TASK DESCRIPTION:
Copy out all the material below, swapping every "data points" for "points" and leaving everything else the same.

(SUPPLIED RECORDS begins)

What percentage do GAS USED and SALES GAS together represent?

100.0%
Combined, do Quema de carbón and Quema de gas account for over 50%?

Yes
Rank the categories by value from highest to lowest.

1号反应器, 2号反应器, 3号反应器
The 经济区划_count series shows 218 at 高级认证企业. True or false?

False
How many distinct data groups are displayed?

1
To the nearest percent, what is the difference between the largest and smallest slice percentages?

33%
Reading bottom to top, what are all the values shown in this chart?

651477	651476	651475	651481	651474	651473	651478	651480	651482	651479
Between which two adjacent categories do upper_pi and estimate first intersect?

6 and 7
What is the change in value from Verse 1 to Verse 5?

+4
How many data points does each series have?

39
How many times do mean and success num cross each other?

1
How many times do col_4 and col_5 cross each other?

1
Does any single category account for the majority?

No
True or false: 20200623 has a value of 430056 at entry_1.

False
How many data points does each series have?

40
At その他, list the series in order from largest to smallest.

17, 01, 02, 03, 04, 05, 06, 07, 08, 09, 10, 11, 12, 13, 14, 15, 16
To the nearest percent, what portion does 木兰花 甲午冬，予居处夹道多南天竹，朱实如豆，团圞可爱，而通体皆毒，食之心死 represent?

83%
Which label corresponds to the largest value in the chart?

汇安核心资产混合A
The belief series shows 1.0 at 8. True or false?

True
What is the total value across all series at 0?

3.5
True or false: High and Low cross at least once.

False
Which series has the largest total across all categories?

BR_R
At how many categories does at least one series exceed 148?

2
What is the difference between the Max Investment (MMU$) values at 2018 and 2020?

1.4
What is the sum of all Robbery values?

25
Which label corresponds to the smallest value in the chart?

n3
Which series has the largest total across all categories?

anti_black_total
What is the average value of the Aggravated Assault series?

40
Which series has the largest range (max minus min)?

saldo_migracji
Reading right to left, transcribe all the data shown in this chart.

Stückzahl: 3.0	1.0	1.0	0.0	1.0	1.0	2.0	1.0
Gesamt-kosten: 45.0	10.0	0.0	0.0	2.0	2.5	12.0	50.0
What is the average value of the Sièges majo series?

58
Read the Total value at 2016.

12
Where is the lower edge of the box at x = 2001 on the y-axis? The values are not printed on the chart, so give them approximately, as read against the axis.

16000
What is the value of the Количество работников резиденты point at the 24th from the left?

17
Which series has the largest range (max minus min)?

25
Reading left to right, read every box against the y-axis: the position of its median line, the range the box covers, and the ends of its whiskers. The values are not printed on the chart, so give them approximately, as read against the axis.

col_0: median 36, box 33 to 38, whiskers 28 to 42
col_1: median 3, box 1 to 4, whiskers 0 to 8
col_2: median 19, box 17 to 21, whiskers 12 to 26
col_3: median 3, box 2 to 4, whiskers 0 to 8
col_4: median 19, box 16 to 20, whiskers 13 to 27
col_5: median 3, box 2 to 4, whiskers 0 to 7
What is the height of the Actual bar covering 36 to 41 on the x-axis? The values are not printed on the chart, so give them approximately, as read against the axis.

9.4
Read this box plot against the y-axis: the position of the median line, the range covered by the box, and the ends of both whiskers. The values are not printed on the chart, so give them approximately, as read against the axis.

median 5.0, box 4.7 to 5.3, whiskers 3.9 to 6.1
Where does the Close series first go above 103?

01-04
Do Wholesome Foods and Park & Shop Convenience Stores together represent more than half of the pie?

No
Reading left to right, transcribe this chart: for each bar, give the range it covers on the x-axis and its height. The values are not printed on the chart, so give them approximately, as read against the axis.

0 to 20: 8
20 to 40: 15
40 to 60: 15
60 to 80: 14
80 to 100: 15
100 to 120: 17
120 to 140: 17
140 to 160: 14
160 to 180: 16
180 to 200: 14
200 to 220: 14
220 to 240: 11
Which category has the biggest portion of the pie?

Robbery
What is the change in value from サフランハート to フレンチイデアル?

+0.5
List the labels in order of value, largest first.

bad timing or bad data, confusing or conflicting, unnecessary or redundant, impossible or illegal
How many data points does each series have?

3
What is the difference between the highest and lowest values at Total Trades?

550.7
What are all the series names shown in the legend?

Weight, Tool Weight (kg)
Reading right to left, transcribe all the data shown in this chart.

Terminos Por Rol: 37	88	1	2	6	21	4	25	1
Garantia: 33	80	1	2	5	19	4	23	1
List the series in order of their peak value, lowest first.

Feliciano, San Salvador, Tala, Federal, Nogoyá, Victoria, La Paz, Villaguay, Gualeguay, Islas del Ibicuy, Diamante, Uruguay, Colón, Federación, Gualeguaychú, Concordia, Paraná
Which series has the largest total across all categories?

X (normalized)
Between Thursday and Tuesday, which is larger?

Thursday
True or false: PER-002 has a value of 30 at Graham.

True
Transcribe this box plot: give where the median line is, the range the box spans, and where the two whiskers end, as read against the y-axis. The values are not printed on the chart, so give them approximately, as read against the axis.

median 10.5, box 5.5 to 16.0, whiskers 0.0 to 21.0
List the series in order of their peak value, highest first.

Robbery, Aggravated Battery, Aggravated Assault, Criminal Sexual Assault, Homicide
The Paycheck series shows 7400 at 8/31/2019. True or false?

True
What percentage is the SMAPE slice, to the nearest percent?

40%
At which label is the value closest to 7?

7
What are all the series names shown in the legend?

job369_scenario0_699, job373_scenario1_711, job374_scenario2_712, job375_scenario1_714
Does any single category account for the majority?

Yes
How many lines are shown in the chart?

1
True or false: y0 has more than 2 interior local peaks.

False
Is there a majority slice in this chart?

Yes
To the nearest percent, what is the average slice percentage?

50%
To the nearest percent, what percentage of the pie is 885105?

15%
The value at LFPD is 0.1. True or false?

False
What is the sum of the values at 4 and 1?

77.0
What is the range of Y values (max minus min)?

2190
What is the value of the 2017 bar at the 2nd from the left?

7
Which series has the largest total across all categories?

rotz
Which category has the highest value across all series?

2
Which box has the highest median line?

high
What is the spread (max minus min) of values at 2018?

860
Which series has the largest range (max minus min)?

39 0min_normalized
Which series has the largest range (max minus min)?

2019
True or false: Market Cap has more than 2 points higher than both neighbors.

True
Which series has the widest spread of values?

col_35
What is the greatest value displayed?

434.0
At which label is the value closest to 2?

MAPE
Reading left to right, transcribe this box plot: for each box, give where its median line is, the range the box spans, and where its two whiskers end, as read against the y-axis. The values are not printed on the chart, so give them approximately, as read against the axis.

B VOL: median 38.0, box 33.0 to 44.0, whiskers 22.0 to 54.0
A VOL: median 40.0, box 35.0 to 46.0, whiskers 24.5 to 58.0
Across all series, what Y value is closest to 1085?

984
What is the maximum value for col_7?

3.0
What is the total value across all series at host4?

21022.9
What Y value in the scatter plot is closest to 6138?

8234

(SUPPLIED RECORDS ends)

SOLUTION TO THIS PROBLEM:
What percentage do GAS USED and SALES GAS together represent?

100.0%
Combined, do Quema de carbón and Quema de gas account for over 50%?

Yes
Rank the categories by value from highest to lowest.

1号反应器, 2号反应器, 3号反应器
The 经济区划_count series shows 218 at 高级认证企业. True or false?

False
How many distinct data groups are displayed?

1
To the nearest percent, what is the difference between the largest and smallest slice percentages?

33%
Reading bottom to top, what are all the values shown in this chart?

651477	651476	651475	651481	651474	651473	651478	651480	651482	651479
Between which two adjacent categories do upper_pi and estimate first intersect?

6 and 7
What is the change in value from Verse 1 to Verse 5?

+4
How many points does each series have?

39
How many times do mean and success num cross each other?

1
How many times do col_4 and col_5 cross each other?

1
Does any single category account for the majority?

No
True or false: 20200623 has a value of 430056 at entry_1.

False
How many points does each series have?

40
At その他, list the series in order from largest to smallest.

17, 01, 02, 03, 04, 05, 06, 07, 08, 09, 10, 11, 12, 13, 14, 15, 16
To the nearest percent, what portion does 木兰花 甲午冬，予居处夹道多南天竹，朱实如豆，团圞可爱，而通体皆毒，食之心死 represent?

83%
Which label corresponds to the largest value in the chart?

汇安核心资产混合A
The belief series shows 1.0 at 8. True or false?

True
What is the total value across all series at 0?

3.5
True or false: High and Low cross at least once.

False
Which series has the largest total across all categories?

BR_R
At how many categories does at least one series exceed 148?

2
What is the difference between the Max Investment (MMU$) values at 2018 and 2020?

1.4
What is the sum of all Robbery values?

25
Which label corresponds to the smallest value in the chart?

n3
Which series has the largest total across all categories?

anti_black_total
What is the average value of the Aggravated Assault series?

40
Which series has the largest range (max minus min)?

saldo_migracji
Reading right to left, transcribe all the data shown in this chart.

Stückzahl: 3.0	1.0	1.0	0.0	1.0	1.0	2.0	1.0
Gesamt-kosten: 45.0	10.0	0.0	0.0	2.0	2.5	12.0	50.0
What is the average value of the Sièges majo series?

58
Read the Total value at 2016.

12
Where is the lower edge of the box at x = 2001 on the y-axis? The values are not printed on the chart, so give them approximately, as read against the axis.

16000
What is the value of the Количество работников резиденты point at the 24th from the left?

17
Which series has the largest range (max minus min)?

25
Reading left to right, read every box against the y-axis: the position of its median line, the range the box covers, and the ends of its whiskers. The values are not printed on the chart, so give them approximately, as read against the axis.

col_0: median 36, box 33 to 38, whiskers 28 to 42
col_1: median 3, box 1 to 4, whiskers 0 to 8
col_2: median 19, box 17 to 21, whiskers 12 to 26
col_3: median 3, box 2 to 4, whiskers 0 to 8
col_4: median 19, box 16 to 20, whiskers 13 to 27
col_5: median 3, box 2 to 4, whiskers 0 to 7
What is the height of the Actual bar covering 36 to 41 on the x-axis? The values are not printed on the chart, so give them approximately, as read against the axis.

9.4
Read this box plot against the y-axis: the position of the median line, the range covered by the box, and the ends of both whiskers. The values are not printed on the chart, so give them approximately, as read against the axis.

median 5.0, box 4.7 to 5.3, whiskers 3.9 to 6.1
Where does the Close series first go above 103?

01-04
Do Wholesome Foods and Park & Shop Convenience Stores together represent more than half of the pie?

No
Reading left to right, transcribe this chart: for each bar, give the range it covers on the x-axis and its height. The values are not printed on the chart, so give them approximately, as read against the axis.

0 to 20: 8
20 to 40: 15
40 to 60: 15
60 to 80: 14
80 to 100: 15
100 to 120: 17
120 to 140: 17
140 to 160: 14
160 to 180: 16
180 to 200: 14
200 to 220: 14
220 to 240: 11
Which category has the biggest portion of the pie?

Robbery
What is the change in value from サフランハート to フレンチイデアル?

+0.5
List the labels in order of value, largest first.

bad timing or bad data, confusing or conflicting, unnecessary or redundant, impossible or illegal
How many points does each series have?

3
What is the difference between the highest and lowest values at Total Trades?

550.7
What are all the series names shown in the legend?

Weight, Tool Weight (kg)
Reading right to left, transcribe all the data shown in this chart.

Terminos Por Rol: 37	88	1	2	6	21	4	25	1
Garantia: 33	80	1	2	5	19	4	23	1
List the series in order of their peak value, lowest first.

Feliciano, San Salvador, Tala, Federal, Nogoyá, Victoria, La Paz, Villaguay, Gualeguay, Islas del Ibicuy, Diamante, Uruguay, Colón, Federación, Gualeguaychú, Concordia, Paraná
Which series has the largest total across all categories?

X (normalized)
Between Thursday and Tuesday, which is larger?

Thursday
True or false: PER-002 has a value of 30 at Graham.

True
Transcribe this box plot: give where the median line is, the range the box spans, and where the two whiskers end, as read against the y-axis. The values are not printed on the chart, so give them approximately, as read against the axis.

median 10.5, box 5.5 to 16.0, whiskers 0.0 to 21.0
List the series in order of their peak value, highest first.

Robbery, Aggravated Battery, Aggravated Assault, Criminal Sexual Assault, Homicide
The Paycheck series shows 7400 at 8/31/2019. True or false?

True
What percentage is the SMAPE slice, to the nearest percent?

40%
At which label is the value closest to 7?

7
What are all the series names shown in the legend?

job369_scenario0_699, job373_scenario1_711, job374_scenario2_712, job375_scenario1_714
Does any single category account for the majority?

Yes
How many lines are shown in the chart?

1
True or false: y0 has more than 2 interior local peaks.

False
Is there a majority slice in this chart?

Yes
To the nearest percent, what is the average slice percentage?

50%
To the nearest percent, what percentage of the pie is 885105?

15%
The value at LFPD is 0.1. True or false?

False
What is the sum of the values at 4 and 1?

77.0
What is the range of Y values (max minus min)?

2190
What is the value of the 2017 bar at the 2nd from the left?

7
Which series has the largest total across all categories?

rotz
Which category has the highest value across all series?

2
Which box has the highest median line?

high
What is the spread (max minus min) of values at 2018?

860
Which series has the largest range (max minus min)?

39 0min_normalized
Which series has the largest range (max minus min)?

2019
True or false: Market Cap has more than 2 points higher than both neighbors.

True
Which series has the widest spread of values?

col_35
What is the greatest value displayed?

434.0
At which label is the value closest to 2?

MAPE
Reading left to right, transcribe this box plot: for each box, give where its median line is, the range the box spans, and where its two whiskers end, as read against the y-axis. The values are not printed on the chart, so give them approximately, as read against the axis.

B VOL: median 38.0, box 33.0 to 44.0, whiskers 22.0 to 54.0
A VOL: median 40.0, box 35.0 to 46.0, whiskers 24.5 to 58.0
Across all series, what Y value is closest to 1085?

984
What is the maximum value for col_7?

3.0
What is the total value across all series at host4?

21022.9
What Y value in the scatter plot is closest to 6138?

8234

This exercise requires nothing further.